We are also measuring our first-to-second-year retention and the workplace success of our graduates (our Connecticut grads improved their weekly income by $404 according to the Department of Labor). It is important for higher education institutions to know what their educational effects are and to report these widely and clearly. I am pleased to be part of the national work being done in this area, and proud of Charter Oak's success. But we can’t rest on our laurels. All of us will need to be reaching ever higher. So, expect to hear more about how higher education is succeeding at its educational mission, and how Charter Oak is doing in comparison to its peer institutions.

Thursday, February 3, 2011

Serving Adults at a Distance? Join Transparency by Design

Dear Friends,

If you follow higher education coverage in the media, you will know that there is increasing pressure on us to produce and measure learning outcomes. Well, Charter Oak has been working on solutions to this need and our Capstone courses are part of our response. But Charter Oak is also a founding member of Transparency by Design (TbD), which has created an online presence that is offering institutions a way to publish their program-level outcomes for inspection and comparison by prospective students. We are very proud of that project, and as the current chair of the TbD executive committee, I was asked to write a blog entry about the College Choices for Adults website. Here is a link to that piece, which was published by WCET:

Serving Adults at a Distance? Join Transparency by Design, a guest blog post on WCET by Ed Klonoski

Enjoy!

Thursday, January 27, 2011

Call to Action

I am sitting in my study watching the snow fall and figuring out when to release my staff for the snowy trip home. Presidents make lots of decisions, but none of them is as clearly right or wrong as the snow-closing call. In effect, these decisions represent a "call to action" for a leader, and they are both an opportunity to show that you care and a chance to be wrong. In the past few weeks, Connecticut has provided me lots of opportunities around this issue, so it has got me thinking about "calls to action."

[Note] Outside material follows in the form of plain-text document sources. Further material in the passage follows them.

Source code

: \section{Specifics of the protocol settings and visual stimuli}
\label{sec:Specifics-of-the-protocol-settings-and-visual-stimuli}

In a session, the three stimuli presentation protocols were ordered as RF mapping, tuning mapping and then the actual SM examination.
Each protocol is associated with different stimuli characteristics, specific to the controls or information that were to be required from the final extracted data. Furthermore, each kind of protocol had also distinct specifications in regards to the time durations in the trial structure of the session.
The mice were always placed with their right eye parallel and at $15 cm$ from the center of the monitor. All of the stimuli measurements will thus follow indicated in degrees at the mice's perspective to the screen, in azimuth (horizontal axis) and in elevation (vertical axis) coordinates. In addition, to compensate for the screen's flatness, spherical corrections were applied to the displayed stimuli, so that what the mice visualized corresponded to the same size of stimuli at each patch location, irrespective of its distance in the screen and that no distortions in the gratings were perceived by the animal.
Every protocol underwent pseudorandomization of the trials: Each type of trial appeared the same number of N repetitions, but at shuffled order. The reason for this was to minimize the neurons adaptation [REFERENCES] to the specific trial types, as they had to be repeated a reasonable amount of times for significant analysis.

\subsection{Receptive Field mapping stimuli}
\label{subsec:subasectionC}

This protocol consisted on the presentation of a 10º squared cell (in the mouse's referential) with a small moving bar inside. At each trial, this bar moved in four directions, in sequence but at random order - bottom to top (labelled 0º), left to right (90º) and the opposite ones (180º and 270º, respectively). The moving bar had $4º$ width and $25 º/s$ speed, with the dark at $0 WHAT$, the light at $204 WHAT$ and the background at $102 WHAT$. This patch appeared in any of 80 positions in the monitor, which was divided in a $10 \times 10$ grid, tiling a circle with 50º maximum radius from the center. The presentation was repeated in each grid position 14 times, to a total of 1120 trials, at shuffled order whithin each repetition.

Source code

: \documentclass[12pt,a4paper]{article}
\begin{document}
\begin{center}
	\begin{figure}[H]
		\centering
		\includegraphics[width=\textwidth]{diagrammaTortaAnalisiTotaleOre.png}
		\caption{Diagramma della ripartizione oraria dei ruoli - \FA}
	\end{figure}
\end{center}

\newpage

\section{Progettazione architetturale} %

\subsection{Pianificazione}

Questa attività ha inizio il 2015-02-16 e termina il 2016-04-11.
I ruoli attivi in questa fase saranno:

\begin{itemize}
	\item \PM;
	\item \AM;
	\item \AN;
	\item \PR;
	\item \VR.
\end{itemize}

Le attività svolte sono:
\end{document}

Last night, President Obama talked about this generation's "Sputnik moment" and how it relates to the current economic recovery effort. He was making a call to action. Well, I am going to do the same — call you to action! America has long viewed higher education as a pathway to personal success AND the means by which the economy increases its competitiveness. That assumption is under assault from a variety of sources, not the least of which is the mounting cost of education.

On our end, we are working diligently to better measure the results of our educational programs. At Charter Oak we created the Capstone course so that students could reflect on their educational efforts and create ideas and products that showcase their skills and knowledge. We have also launched a Cornerstone course that will orient new students and refresh their writing skills. And finally, we have begun testing a "flagging system" that will give us early alerts so we can intervene in real time when students encounter academic problems. Implementation of these three concepts represent the College’s response to my call to action.

But you, as individuals, have a role to play as well. I challenge each of you to reflect on the value of the education you have completed or are currently pursuing. What was your call-to-action that sparked your interest to complete your degree? Put those thoughts into words. Share those thoughts with your family, friends, and co-workers. Send your thoughts to me via this blog. And eventually consider sharing those thoughts with the larger community in editorials, public forums and the like.

We all need to pay close attention to what our education providers are doing. At our end, we must be transparent and concrete about our outcomes. As our customers, you must help us understand where we are succeeding and where we must do better.

That is my call to action to all of us.